Can you retype all of the lines below word for word, leaving the pictures out of your answer?
** GIVEN ENTRIES follows **
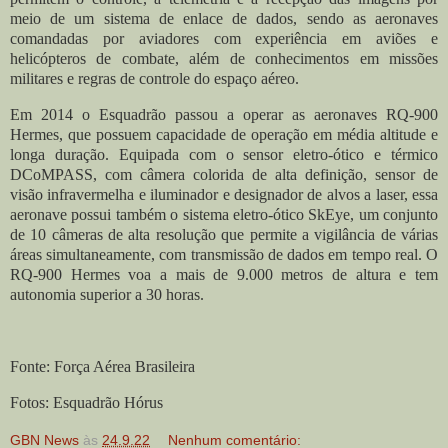
meio de um sistema de enlace de dados, sendo as aeronaves
comandadas por aviadores com experiência em aviões e
helicópteros de combate, além de conhecimentos em missões
militares e regras de controle do espaço aéreo.
Em 2014 o Esquadrão passou a operar as aeronaves RQ-900
Hermes, que possuem capacidade de operação em média altitude e
longa duração. Equipada com o sensor eletro-ótico e térmico
DCoMPASS, com câmera colorida de alta definição, sensor de
visão infravermelha e iluminador e designador de alvos a laser, essa
aeronave possui também o sistema eletro-ótico SkEye, um conjunto
de 10 câmeras de alta resolução que permite a vigilância de várias
áreas simultaneamente, com transmissão de dados em tempo real. O
RQ-900 Hermes voa a mais de 9.000 metros de altura e tem
autonomia superior a 30 horas.
Fonte: Força Aérea Brasileira
Fotos: Esquadrão Hórus
GBN News
às
24.9.22
Nenhum comentário:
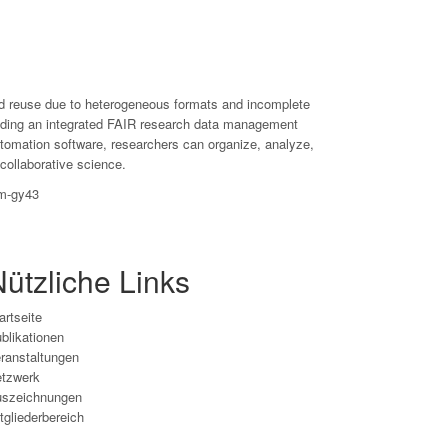
and reuse due to heterogeneous formats and incomplete
iding an integrated FAIR research data management
ation software, researchers can organize, analyze,
 collaborative science.
3m-gy43
ützliche Links
artseite
blikationen
ranstaltungen
tzwerk
szeichnungen
tgliederbereich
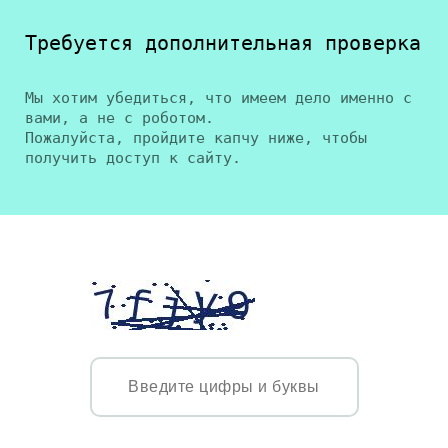
Требуется дополнительная проверка
Мы хотим убедиться, что имеем дело именно с
вами, а не с роботом.
Пожалуйста, пройдите капчу ниже, чтобы
получить доступ к сайту.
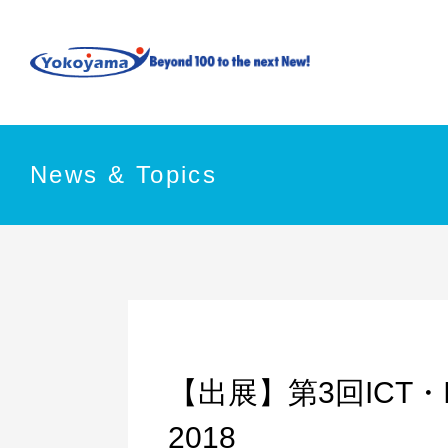
News & Topics
【出展】第3回ICT
2018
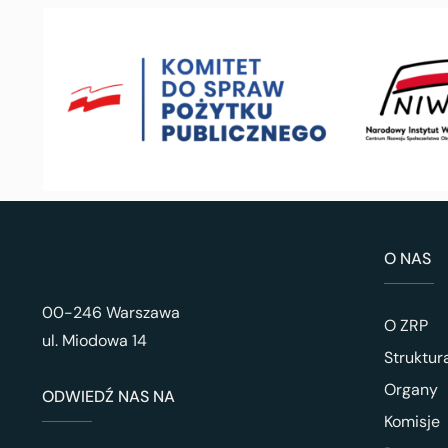
O NAS
00-246 Warszawa
O ZRP
ul. Miodowa 14
Struktur
Organy
ODWIEDŹ NAS NA
Komisje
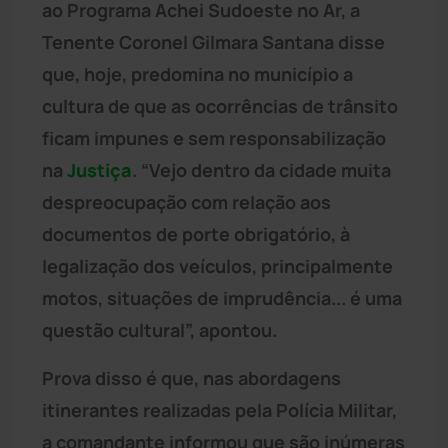
ao Programa Achei Sudoeste no Ar, a
Tenente Coronel Gilmara Santana disse
que, hoje, predomina no município a
cultura de que as ocorrências de trânsito
ficam impunes e sem responsabilização
na
Justiça
. “Vejo dentro da cidade muita
despreocupação com relação aos
documentos de porte obrigatório, à
legalização dos veículos, principalmente
motos, situações de imprudência... é uma
questão cultural”, apontou.
Prova disso é que, nas abordagens
itinerantes realizadas pela Polícia Militar,
a comandante informou que são inúmeras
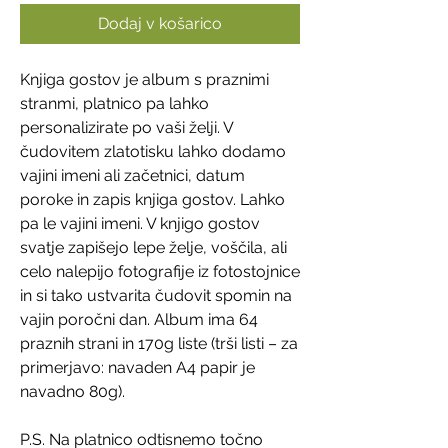
Dodaj v košarico
Knjiga gostov je album s praznimi
stranmi, platnico pa lahko
personalizirate po vaši želji. V
čudovitem zlatotisku lahko dodamo
vajini imeni ali začetnici, datum
poroke in zapis knjiga gostov. Lahko
pa le vajini imeni. V knjigo gostov
svatje zapišejo lepe želje, voščila, ali
celo nalepijo fotografije iz fotostojnice
in si tako ustvarita čudovit spomin na
vajin poročni dan. Album ima 64
praznih strani in 170g liste (trši listi – za
primerjavo: navaden A4 papir je
navadno 80g).
P.S. Na platnico odtisnemo točno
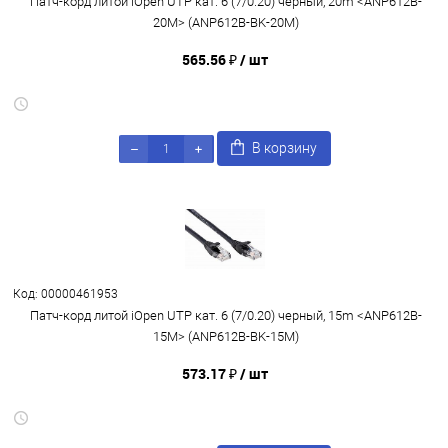
Патч-корд литой iOpen UTP кат. 6 (7/0.20) черный, 20m <ANP612B-
20M> (ANP612B-BK-20M)
565.56 ₽
/ шт
В корзину
Код: 00000461953
Патч-корд литой iOpen UTP кат. 6 (7/0.20) черный, 15m <ANP612B-
15M> (ANP612B-BK-15M)
573.17 ₽
/ шт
** End of GIVEN ENTRIES **
• SOLUTION TO THE PROBLEM
meio de um sistema de enlace de dados, sendo as aeronaves
comandadas por aviadores com experiência em aviões e
helicópteros de combate, além de conhecimentos em missões
militares e regras de controle do espaço aéreo.
Em 2014 o Esquadrão passou a operar as aeronaves RQ-900
Hermes, que possuem capacidade de operação em média altitude e
longa duração. Equipada com o sensor eletro-ótico e térmico
DCoMPASS, com câmera colorida de alta definição, sensor de
visão infravermelha e iluminador e designador de alvos a laser, essa
aeronave possui também o sistema eletro-ótico SkEye, um conjunto
de 10 câmeras de alta resolução que permite a vigilância de várias
áreas simultaneamente, com transmissão de dados em tempo real. O
RQ-900 Hermes voa a mais de 9.000 metros de altura e tem
autonomia superior a 30 horas.
Fonte: Força Aérea Brasileira
Fotos: Esquadrão Hórus
GBN News
às
24.9.22
Nenhum comentário:
and reuse due to heterogeneous formats and incomplete
iding an integrated FAIR research data management
ation software, researchers can organize, analyze,
 collaborative science.
3m-gy43
ützliche Links
artseite
blikationen
ranstaltungen
tzwerk
szeichnungen
tgliederbereich
Требуется дополнительная проверка
Мы хотим убедиться, что имеем дело именно с
вами, а не с роботом.
Пожалуйста, пройдите капчу ниже, чтобы
получить доступ к сайту.
News & Topics
【出展】第3回ICT
2018
O NAS
00-246 Warszawa
O ZRP
ul. Miodowa 14
Struktur
Organy
ODWIEDŹ NAS NA
Komisje
ao Programa Achei Sudoeste no Ar, a
Tenente Coronel Gilmara Santana disse
que, hoje, predomina no município a
cultura de que as ocorrências de trânsito
ficam impunes e sem responsabilização
na
Justiça
. “Vejo dentro da cidade muita
despreocupação com relação aos
documentos de porte obrigatório, à
legalização dos veículos, principalmente
motos, situações de imprudência... é uma
questão cultural”, apontou.
Prova disso é que, nas abordagens
itinerantes realizadas pela Polícia Militar,
a comandante informou que são inúmeras
Dodaj v košarico
Knjiga gostov je album s praznimi
stranmi, platnico pa lahko
personalizirate po vaši želji. V
čudovitem zlatotisku lahko dodamo
vajini imeni ali začetnici, datum
poroke in zapis knjiga gostov. Lahko
pa le vajini imeni. V knjigo gostov
svatje zapišejo lepe želje, voščila, ali
celo nalepijo fotografije iz fotostojnice
in si tako ustvarita čudovit spomin na
vajin poročni dan. Album ima 64
praznih strani in 170g liste (trši listi – za
primerjavo: navaden A4 papir je
navadno 80g).
P.S. Na platnico odtisnemo točno
Патч-корд литой iOpen UTP кат. 6 (7/0.20) черный, 20m <ANP612B-
20M> (ANP612B-BK-20M)
565.56 ₽
/ шт
В корзину
Код: 00000461953
Патч-корд литой iOpen UTP кат. 6 (7/0.20) черный, 15m <ANP612B-
15M> (ANP612B-BK-15M)
573.17 ₽
/ шт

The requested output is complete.